* Текст для чтения:
╔══
Полвека любви
Шрифт:
У нас обоих с детства было тяготение к фантастике. Прежде всего — к романам Жюля Верна. Я упоминал уже, как поразила мое детское воображение прогулка капитана Немо по океанскому дну. Я летел к Луне в ядре, выстреленном из гигантской пушки, вместе с Мишелем Арданом. Вместе с капитаном Сервадаком, профессором Пальмиреном Розетом и лейтенантом Прокофьевым устремлялся в космические дали на обломке Земли, оторванном кометой Галлией…
У нас с Исаем была как бы жюль-верновская выучка.
Однако разговоры о «беструбном» нефтепроводе, может, так и остались бы разговорами, если б не тот пешеход, вынырнувший из-под колес грузовика.
Проницаемость материи! На нее натыкаются молодые инженеры из НИИтранснефти. На что именно,
Сюжет складывался, обрастал всякого рода ответвлениями, угасал, потом, подстегнутый фантазией, снова пускался вскачь. Мы стали записывать сюжетные ходы. Рылись в книгах…
А вокруг шумел, гомонил пестрый многоязычный город, прильнувший к теплому морю. По вечерам на Приморском бульваре было многолюдно, били подсвеченные фонтаны, и бакинский певучий говор наполнял аллеи. Моряна, южный ветер, несла влажный воздух, пахнущий мазутом. Во дворах поутру раздавались призывные крики: «Мацони, мацони!», «Зэлень, зэлень!», «Стары вещь пакпайм!». С улицы в раскрытые окна влетали обрывки песен: «Авара я…», «Эй, моряк, ты слишком долго плавал…», «Если черный кот дорогу перейдет…».
╚══
Процитируйте дословно и целиком приведенный выше текст «Полвека любви».

* Исходные данные:
╔══
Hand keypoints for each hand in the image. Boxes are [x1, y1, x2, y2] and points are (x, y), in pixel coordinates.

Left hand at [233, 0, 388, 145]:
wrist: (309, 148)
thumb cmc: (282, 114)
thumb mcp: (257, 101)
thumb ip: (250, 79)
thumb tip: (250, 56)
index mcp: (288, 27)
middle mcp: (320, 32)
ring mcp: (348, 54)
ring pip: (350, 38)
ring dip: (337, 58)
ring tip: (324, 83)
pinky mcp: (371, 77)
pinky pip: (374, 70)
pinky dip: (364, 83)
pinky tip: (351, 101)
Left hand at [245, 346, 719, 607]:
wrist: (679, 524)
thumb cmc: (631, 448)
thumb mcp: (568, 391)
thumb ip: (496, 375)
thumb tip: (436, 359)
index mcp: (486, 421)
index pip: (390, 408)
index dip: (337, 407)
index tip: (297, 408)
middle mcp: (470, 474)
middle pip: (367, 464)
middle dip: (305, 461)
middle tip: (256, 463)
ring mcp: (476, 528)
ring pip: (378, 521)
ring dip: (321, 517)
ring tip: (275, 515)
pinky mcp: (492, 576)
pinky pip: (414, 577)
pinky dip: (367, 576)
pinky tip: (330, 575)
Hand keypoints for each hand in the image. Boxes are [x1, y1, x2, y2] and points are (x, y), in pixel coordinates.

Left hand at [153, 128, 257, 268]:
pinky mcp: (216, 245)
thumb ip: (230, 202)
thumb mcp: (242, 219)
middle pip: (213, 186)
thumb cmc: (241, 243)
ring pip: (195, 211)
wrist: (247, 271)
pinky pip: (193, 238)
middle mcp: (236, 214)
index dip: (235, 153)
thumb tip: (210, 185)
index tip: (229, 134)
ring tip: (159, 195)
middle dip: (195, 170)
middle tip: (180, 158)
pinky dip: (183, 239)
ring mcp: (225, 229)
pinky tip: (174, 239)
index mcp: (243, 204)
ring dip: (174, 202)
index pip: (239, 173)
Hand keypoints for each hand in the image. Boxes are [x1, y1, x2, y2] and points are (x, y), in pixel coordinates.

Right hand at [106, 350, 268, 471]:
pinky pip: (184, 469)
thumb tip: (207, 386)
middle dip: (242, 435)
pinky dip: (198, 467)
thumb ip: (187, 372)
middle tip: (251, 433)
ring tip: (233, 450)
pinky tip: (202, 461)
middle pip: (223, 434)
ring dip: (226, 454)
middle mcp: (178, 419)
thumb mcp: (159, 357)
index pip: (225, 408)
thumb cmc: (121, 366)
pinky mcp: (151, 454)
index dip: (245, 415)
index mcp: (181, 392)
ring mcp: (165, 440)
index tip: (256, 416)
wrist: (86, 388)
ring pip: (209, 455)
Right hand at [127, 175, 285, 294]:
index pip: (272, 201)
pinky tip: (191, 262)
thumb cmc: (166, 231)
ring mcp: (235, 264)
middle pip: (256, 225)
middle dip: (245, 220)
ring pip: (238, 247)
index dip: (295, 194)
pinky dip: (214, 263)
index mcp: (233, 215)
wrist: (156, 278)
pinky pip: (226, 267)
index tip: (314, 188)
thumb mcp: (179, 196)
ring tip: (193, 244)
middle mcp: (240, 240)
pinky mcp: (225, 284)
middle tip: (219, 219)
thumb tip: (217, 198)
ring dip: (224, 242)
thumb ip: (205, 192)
╚══
* Решение упражнения:
Полвека любви
Шрифт:
У нас обоих с детства было тяготение к фантастике. Прежде всего — к романам Жюля Верна. Я упоминал уже, как поразила мое детское воображение прогулка капитана Немо по океанскому дну. Я летел к Луне в ядре, выстреленном из гигантской пушки, вместе с Мишелем Арданом. Вместе с капитаном Сервадаком, профессором Пальмиреном Розетом и лейтенантом Прокофьевым устремлялся в космические дали на обломке Земли, оторванном кометой Галлией…
У нас с Исаем была как бы жюль-верновская выучка.
Однако разговоры о «беструбном» нефтепроводе, может, так и остались бы разговорами, если б не тот пешеход, вынырнувший из-под колес грузовика.
Проницаемость материи! На нее натыкаются молодые инженеры из НИИтранснефти. На что именно,
Сюжет складывался, обрастал всякого рода ответвлениями, угасал, потом, подстегнутый фантазией, снова пускался вскачь. Мы стали записывать сюжетные ходы. Рылись в книгах…
А вокруг шумел, гомонил пестрый многоязычный город, прильнувший к теплому морю. По вечерам на Приморском бульваре было многолюдно, били подсвеченные фонтаны, и бакинский певучий говор наполнял аллеи. Моряна, южный ветер, несла влажный воздух, пахнущий мазутом. Во дворах поутру раздавались призывные крики: «Мацони, мацони!», «Зэлень, зэлень!», «Стары вещь пакпайм!». С улицы в раскрытые окна влетали обрывки песен: «Авара я…», «Эй, моряк, ты слишком долго плавал…», «Если черный кот дорогу перейдет…».